- **Your objective**
Reproduce, from the lines below, exactly the stretch that begins at the line containing "Automatically assign unique incremental IDs" and ends at the line containing "Log all tasks and completed tasks in console", both included.

Data for processing below:

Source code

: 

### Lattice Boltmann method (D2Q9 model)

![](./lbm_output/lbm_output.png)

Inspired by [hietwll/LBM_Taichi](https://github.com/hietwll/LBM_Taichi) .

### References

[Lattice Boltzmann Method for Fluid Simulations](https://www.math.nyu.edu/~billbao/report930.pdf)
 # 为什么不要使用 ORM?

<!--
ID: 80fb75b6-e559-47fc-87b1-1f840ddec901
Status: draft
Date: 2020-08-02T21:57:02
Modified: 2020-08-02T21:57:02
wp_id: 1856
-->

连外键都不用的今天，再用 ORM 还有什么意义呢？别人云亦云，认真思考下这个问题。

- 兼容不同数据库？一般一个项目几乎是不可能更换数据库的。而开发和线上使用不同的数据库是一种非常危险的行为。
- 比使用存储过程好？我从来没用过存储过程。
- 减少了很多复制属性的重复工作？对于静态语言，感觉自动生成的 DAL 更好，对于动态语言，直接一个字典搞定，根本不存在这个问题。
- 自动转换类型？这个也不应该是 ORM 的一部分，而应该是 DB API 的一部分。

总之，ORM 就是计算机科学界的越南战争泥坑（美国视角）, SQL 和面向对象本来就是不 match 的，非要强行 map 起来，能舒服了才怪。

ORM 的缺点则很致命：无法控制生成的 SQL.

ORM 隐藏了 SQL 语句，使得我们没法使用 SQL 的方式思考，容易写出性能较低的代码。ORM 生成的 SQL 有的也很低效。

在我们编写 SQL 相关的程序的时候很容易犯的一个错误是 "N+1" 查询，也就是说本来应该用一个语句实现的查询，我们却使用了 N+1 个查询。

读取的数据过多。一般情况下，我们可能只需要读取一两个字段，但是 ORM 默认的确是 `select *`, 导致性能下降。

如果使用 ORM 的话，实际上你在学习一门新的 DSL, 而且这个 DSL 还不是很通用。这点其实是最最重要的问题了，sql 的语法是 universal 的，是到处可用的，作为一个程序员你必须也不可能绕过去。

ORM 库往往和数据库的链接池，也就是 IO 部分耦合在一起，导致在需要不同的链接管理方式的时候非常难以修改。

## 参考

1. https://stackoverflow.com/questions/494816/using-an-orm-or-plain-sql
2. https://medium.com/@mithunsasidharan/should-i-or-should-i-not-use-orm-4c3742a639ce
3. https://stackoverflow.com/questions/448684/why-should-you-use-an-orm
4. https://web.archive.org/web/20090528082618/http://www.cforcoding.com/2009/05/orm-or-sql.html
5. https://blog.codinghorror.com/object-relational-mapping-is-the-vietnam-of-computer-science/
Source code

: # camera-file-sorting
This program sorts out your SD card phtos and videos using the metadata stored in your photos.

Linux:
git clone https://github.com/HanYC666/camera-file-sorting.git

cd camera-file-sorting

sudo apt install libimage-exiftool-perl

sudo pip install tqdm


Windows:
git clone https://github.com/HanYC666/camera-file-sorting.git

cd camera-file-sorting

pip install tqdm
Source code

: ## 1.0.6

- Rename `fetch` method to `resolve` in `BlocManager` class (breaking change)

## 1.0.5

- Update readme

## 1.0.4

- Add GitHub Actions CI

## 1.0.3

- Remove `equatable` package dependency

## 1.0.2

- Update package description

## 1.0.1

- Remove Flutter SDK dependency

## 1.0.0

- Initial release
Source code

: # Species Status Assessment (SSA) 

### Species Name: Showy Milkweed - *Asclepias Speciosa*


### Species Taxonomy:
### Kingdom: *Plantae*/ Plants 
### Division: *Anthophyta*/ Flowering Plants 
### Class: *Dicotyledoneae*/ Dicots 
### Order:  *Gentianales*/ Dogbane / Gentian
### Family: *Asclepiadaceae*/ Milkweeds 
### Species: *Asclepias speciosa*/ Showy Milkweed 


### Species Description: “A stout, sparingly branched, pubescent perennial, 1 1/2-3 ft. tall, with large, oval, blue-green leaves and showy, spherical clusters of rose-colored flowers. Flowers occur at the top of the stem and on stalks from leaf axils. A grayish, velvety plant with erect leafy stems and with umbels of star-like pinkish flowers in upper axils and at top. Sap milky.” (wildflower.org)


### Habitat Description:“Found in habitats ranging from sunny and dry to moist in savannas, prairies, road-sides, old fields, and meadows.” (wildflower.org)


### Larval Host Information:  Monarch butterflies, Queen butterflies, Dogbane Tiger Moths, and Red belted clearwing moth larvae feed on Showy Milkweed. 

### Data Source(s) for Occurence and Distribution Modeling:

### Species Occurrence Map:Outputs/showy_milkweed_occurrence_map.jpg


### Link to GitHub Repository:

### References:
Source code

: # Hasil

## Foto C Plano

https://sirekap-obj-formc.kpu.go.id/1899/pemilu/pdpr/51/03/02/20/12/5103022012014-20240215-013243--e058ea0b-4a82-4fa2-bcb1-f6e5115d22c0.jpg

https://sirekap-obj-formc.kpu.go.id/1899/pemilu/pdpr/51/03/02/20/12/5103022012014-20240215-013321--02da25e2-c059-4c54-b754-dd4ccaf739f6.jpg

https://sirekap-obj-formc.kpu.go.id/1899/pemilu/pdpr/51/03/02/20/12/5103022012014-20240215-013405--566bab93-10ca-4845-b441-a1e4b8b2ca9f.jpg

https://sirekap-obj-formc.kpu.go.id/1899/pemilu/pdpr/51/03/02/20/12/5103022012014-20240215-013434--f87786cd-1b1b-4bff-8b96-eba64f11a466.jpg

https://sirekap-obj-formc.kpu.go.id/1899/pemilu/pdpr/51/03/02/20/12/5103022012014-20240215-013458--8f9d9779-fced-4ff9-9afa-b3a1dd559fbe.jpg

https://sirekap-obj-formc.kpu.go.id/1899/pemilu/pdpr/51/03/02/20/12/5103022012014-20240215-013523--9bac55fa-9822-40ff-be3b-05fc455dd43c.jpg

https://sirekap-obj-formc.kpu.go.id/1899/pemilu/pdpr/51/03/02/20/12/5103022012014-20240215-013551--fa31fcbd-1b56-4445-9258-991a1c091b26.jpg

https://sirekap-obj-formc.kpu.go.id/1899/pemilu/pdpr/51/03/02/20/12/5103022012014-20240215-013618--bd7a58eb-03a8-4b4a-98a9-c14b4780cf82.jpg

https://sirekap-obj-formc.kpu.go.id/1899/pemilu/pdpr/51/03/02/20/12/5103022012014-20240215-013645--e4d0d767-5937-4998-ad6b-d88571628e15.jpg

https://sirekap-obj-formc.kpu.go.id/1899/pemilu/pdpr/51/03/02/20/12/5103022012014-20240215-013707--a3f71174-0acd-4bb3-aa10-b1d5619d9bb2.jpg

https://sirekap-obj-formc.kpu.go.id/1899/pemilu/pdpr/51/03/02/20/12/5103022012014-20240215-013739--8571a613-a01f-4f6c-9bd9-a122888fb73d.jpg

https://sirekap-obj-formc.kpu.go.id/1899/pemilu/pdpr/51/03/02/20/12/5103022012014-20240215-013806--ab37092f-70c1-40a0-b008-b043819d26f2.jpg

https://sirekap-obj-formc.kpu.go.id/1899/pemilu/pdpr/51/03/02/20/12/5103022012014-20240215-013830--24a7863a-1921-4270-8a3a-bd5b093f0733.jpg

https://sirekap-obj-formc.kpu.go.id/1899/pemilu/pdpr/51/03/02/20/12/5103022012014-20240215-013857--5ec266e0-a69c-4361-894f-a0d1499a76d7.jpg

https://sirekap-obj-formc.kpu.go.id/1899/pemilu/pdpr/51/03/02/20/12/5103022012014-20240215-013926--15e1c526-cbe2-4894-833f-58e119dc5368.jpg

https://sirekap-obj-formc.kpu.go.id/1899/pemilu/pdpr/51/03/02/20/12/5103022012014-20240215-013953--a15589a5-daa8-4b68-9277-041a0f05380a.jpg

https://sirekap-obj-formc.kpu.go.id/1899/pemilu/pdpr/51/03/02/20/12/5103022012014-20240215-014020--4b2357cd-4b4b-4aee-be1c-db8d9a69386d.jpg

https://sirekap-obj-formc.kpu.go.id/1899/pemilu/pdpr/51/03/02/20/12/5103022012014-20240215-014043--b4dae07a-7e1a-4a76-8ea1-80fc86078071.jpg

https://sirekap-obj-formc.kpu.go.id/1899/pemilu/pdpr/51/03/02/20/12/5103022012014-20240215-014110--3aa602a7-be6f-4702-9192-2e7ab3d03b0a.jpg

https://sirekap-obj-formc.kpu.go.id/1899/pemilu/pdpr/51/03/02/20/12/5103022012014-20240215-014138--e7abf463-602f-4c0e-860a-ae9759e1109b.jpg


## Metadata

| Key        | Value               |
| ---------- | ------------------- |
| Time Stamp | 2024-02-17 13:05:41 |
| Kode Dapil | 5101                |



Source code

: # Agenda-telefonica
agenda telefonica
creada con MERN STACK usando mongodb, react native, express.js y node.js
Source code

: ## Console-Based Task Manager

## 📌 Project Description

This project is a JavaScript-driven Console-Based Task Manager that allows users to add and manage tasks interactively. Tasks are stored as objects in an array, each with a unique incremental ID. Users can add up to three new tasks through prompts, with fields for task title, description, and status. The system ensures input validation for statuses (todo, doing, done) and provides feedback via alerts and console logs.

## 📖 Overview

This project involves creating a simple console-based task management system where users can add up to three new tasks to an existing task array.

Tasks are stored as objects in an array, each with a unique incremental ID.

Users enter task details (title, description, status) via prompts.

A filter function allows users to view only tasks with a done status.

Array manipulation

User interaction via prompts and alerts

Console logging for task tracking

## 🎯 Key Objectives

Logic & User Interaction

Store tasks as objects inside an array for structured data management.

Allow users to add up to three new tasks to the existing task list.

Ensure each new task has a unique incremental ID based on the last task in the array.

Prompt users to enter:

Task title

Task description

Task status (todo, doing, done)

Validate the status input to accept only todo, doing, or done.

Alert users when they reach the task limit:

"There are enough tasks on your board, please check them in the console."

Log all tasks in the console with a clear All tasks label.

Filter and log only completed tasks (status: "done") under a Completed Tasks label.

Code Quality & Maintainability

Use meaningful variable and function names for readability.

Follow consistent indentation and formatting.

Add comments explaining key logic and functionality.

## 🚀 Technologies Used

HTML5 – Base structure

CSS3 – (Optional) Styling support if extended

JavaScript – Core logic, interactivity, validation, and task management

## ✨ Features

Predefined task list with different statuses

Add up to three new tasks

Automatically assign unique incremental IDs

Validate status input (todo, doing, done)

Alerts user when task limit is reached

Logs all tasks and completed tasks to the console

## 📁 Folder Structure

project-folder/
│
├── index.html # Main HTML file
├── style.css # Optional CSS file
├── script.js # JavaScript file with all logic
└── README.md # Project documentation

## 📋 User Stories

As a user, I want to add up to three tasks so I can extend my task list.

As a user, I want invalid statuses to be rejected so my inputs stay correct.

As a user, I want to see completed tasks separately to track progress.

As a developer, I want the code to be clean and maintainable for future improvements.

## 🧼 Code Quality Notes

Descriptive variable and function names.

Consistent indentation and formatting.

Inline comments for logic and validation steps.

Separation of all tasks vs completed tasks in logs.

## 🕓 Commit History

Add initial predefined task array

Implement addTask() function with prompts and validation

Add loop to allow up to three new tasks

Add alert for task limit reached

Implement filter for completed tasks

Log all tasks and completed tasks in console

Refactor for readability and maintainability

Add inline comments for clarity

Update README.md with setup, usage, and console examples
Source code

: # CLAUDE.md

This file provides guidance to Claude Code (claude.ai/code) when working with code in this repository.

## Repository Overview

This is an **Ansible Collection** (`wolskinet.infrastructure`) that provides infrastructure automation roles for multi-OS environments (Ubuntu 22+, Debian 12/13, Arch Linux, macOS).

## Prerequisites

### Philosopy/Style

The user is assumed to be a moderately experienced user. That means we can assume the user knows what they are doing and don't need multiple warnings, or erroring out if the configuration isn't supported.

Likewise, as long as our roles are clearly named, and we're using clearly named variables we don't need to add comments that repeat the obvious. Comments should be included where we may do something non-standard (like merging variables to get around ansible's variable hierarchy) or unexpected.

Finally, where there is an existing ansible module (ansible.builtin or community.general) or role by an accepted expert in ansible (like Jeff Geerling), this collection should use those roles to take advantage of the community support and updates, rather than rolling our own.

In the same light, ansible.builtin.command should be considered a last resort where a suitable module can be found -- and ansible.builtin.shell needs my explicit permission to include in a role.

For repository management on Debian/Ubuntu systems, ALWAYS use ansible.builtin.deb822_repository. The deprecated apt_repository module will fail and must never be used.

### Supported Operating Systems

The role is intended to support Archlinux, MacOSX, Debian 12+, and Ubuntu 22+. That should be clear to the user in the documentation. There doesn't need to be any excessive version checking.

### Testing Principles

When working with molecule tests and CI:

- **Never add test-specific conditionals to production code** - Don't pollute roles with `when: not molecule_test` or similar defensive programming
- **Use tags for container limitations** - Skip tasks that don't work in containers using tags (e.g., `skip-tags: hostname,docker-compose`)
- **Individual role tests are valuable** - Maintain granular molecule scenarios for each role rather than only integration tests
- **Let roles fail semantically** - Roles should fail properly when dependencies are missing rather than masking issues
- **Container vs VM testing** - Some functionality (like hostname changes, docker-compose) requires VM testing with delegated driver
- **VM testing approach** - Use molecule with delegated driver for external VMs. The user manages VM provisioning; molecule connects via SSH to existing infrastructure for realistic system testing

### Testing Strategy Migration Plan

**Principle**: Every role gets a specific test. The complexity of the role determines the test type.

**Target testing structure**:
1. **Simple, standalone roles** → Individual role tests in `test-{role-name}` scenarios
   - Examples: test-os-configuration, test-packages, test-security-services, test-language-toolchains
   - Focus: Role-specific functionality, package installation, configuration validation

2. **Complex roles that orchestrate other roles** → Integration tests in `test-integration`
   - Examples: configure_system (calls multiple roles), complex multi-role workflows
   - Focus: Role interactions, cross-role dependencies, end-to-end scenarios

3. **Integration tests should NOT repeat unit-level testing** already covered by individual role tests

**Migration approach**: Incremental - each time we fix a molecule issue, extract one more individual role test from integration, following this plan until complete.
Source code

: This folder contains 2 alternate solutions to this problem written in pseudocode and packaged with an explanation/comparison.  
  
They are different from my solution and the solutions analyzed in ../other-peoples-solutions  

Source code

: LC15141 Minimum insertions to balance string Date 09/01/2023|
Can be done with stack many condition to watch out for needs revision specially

End of Data for processing.

- **Solved problem**
Automatically assign unique incremental IDs

Validate status input (todo, doing, done)

Alerts user when task limit is reached

Logs all tasks and completed tasks to the console

## 📁 Folder Structure

project-folder/
│
├── index.html # Main HTML file
├── style.css # Optional CSS file
├── script.js # JavaScript file with all logic
└── README.md # Project documentation

## 📋 User Stories

As a user, I want to add up to three tasks so I can extend my task list.

As a user, I want invalid statuses to be rejected so my inputs stay correct.

As a user, I want to see completed tasks separately to track progress.

As a developer, I want the code to be clean and maintainable for future improvements.

## 🧼 Code Quality Notes

Descriptive variable and function names.

Consistent indentation and formatting.

Inline comments for logic and validation steps.

Separation of all tasks vs completed tasks in logs.

## 🕓 Commit History

Add initial predefined task array

Implement addTask() function with prompts and validation

Add loop to allow up to three new tasks

Add alert for task limit reached

Implement filter for completed tasks

Log all tasks and completed tasks in console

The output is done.